This seems like a pretty clear finding: by a hefty 14-point margin, Americans with an opinion want President Obama to order airstrikes on Iraq.
But there are three reasons, broadly speaking, to be skeptical. First, the wording of the Rasmussen question says something important — that’s also false. Here’s how the Rasmussen question in airstrikes read:
Do you favor or oppose the United States making military airstrikes in Iraq to help the government fight al Qaeda-led insurgents?
The premise of Rasmussen’s question is wrong. The most important anti-government group, the Islamic State of Syria and the Levant (ISIS), is not al-Qaeda led. They splintered from al-Qaeda in February, essentially over the question of whether al-Qaeda could order ISIS around (ISIS had stopped obeying al-Qaeda orders, including ones to tamp down on civilian casualties).
Not only is this a clear mistake, but it’s a relevant one: al-Qaeda has a particularly bad perception among the American public.
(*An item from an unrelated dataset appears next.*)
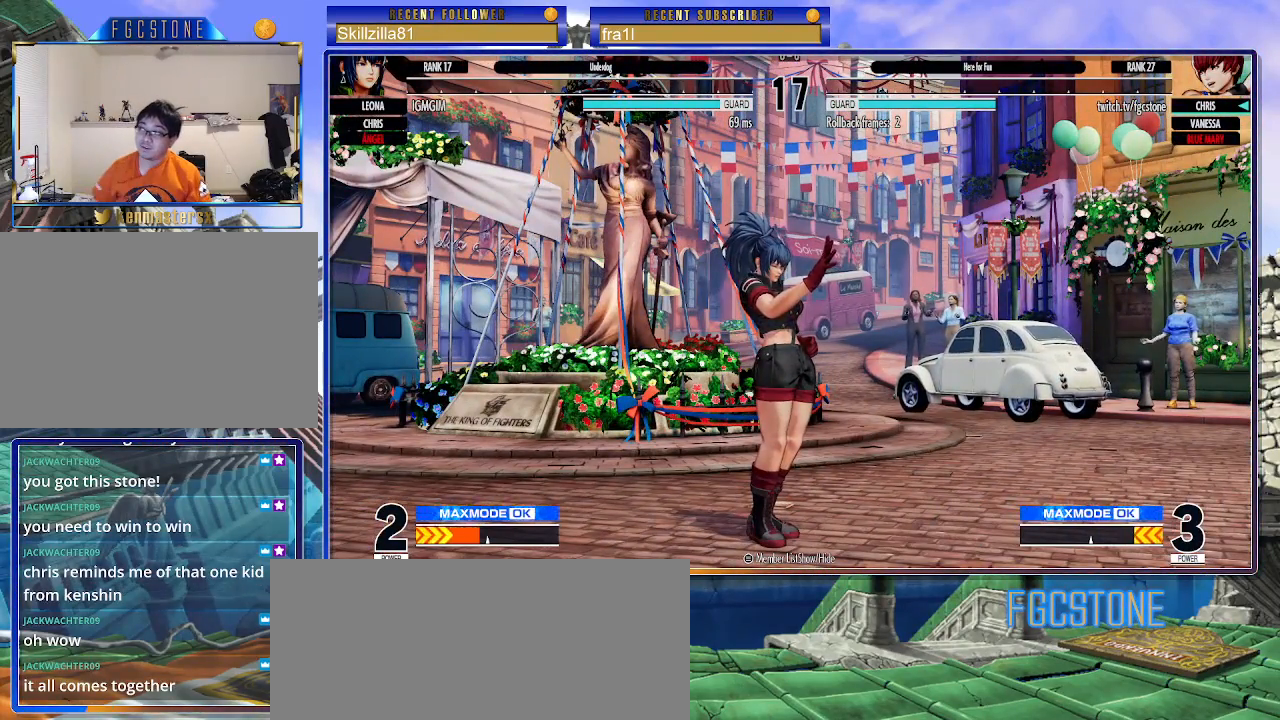
{"buttons": [], "left_stick": "center", "events": [[200, "CROSS", "down"], [300, "CROSS", "up"]]}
Americans believe, rightly, that al-Qaeda is out to attack the American homeland, and would likely be more supportive of fighting it than a separate group of Islamist militants.
Zack Beauchamp is being more generous to Rasmussen than I would be in assuming that they made a “mistake” identifying ISIS as “al Qaeda-led insurgents.” I think they know the reality but wrote the question that way to get the response they wanted. It’s not quite push polling, but it’s in the ballpark.